A leading finance lender lately started a television campaign which made great play about the awful truth that a large majority of card suppliers split up usage habits into various categories then allocated a different interest rate depending on which category was taken into consideration. These different levels were based upon the perceived spending models of the average credit card holder. Such people include holders of moneyback credit cards.

If you go by the advert, a large majority of credit card companies presume that the card user will start by transferring the balance from a previous card (thereby wiping the balance out) for an average period of 39 weeks. This will be at zero percent interest rate for that time. The credit card owner will then make a new purchase using his or her plastic which will on average draw an interest rate of approximately 15%.

The card user may also use the moneyback credit card for getting some ready money. Your interest rate for money is set higher than the rate charged for purchases, and this is on average between 19% and 21% but which might reach as high as 23 percent or over.

Now here's where the trickery starts. As the monthly payment comes around, the moneyback credit card lender will ensure the less costly purchase items are at the head of the list when the time comes to pay the minimum, or whatever proportion of repayment has been decided by the card holder.

Thus the most expensive parts of your credit card usage - and that's usually the money component - is put right at the back where it will rack up more interest, and where all that interest will be further compounded when interest is charged to the existing interest (we all know how it works, don't we?)

The moneyback credit card user may believe that they are clearing things in a uniform manner, and that if one type of money attracts a higher interest rate then that will be balanced out by the goods purchase which will be charged out at a lower interest rate. The reality is very different. Because the bank will always put the less costly portion first in the paying hierarchy, and allow the more expensive parts to just sit there accruing interest.

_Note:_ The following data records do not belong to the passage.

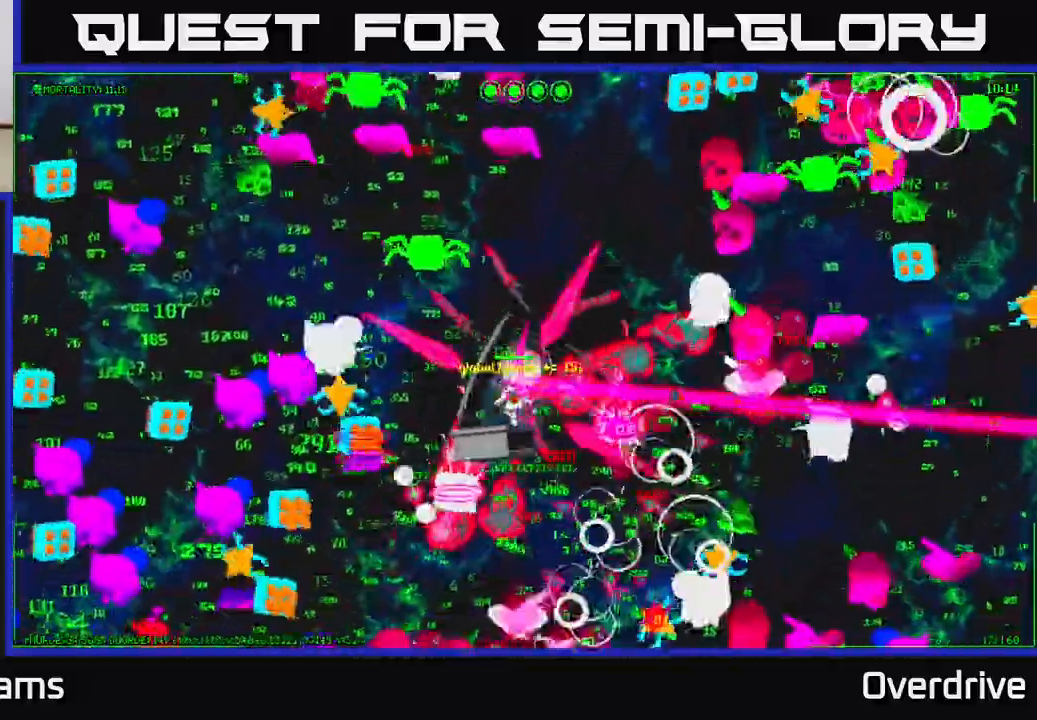
{"buttons": [], "left_stick": "down-left", "right_stick": "left", "events": [[17, "left_stick", "left"], [100, "left_stick", "up"], [117, "right_stick", "down-left"], [167, "left_stick", "up-right"], [317, "left_stick", "down-right"], [383, "right_stick", "left"], [483, "left_stick", "down-left"]]}
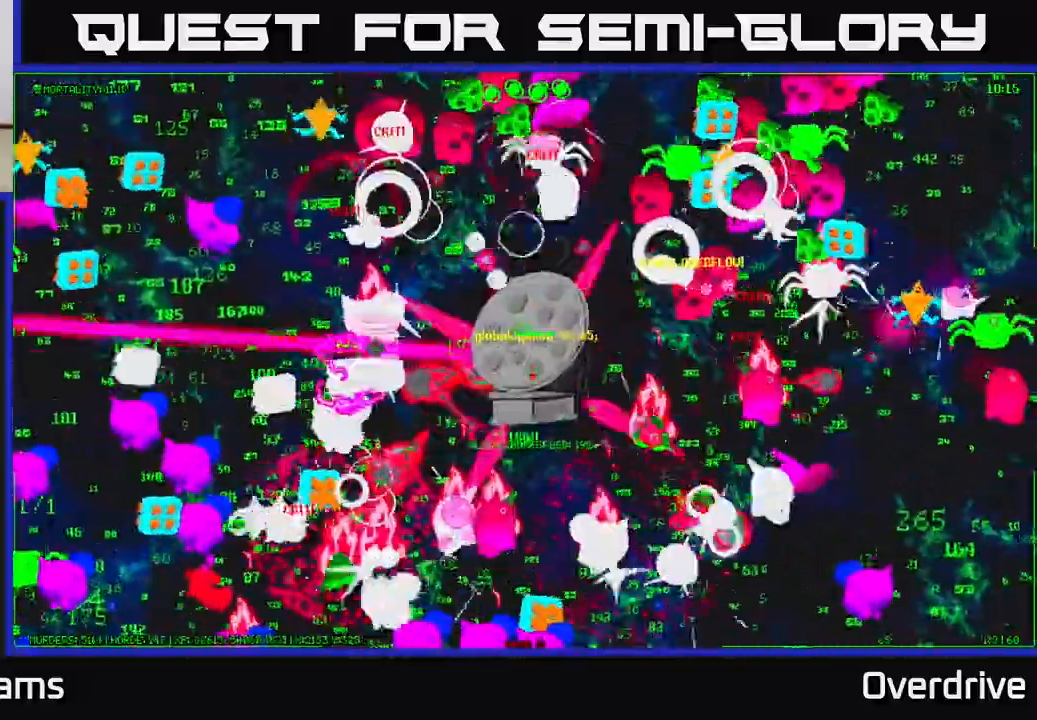
{"buttons": [], "left_stick": "left", "right_stick": "down-left", "events": [[50, "left_stick", "up-left"], [67, "right_stick", "down-left"], [200, "left_stick", "down-left"], [283, "left_stick", "left"]]}
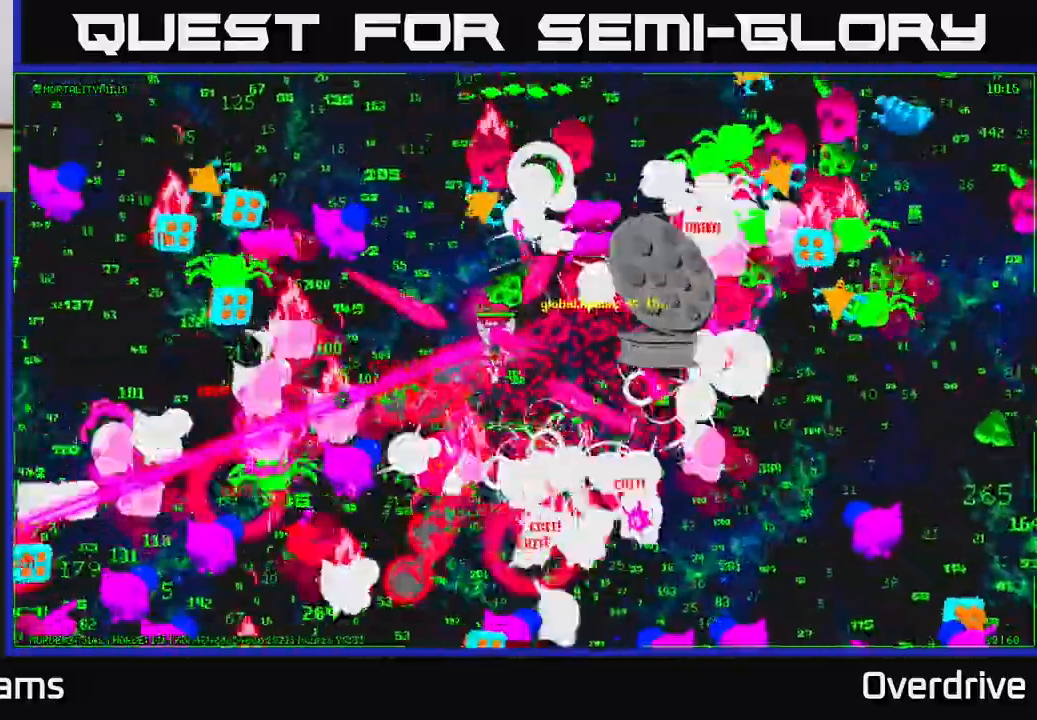
{"buttons": [], "left_stick": "down-left", "right_stick": "down-left", "events": [[17, "left_stick", "down"], [117, "left_stick", "left"], [150, "right_stick", "left"], [300, "left_stick", "right"], [450, "left_stick", "down-left"], [450, "right_stick", "down-left"]]}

These higher interest rate segments will thus always be the last to be paid. In the average case, for the first 9 months of this moneyback credit card all the repayments will be used to pay the zero interest portion while the new purchase and the money component remain clocking up interest.

More importantly, the more expensive parts will always be at the back, always being paid off last. Last to go will be that money advance, with its huge 21% or whatever it is. It is ironic to think that the longer the 0 interest period, the longer the interest will rack up! Then when you add on the fee that most moneyback credit cards nowadays charge for making that balance transfer, then you know why the credit card companies are making so much money.

The only credible solution is to dump the moneyback credit card and transfer the balance to a new card when the interest free period ends. Based on what we've seen the banks do as a matter of course, that really is the only option. No exceptions.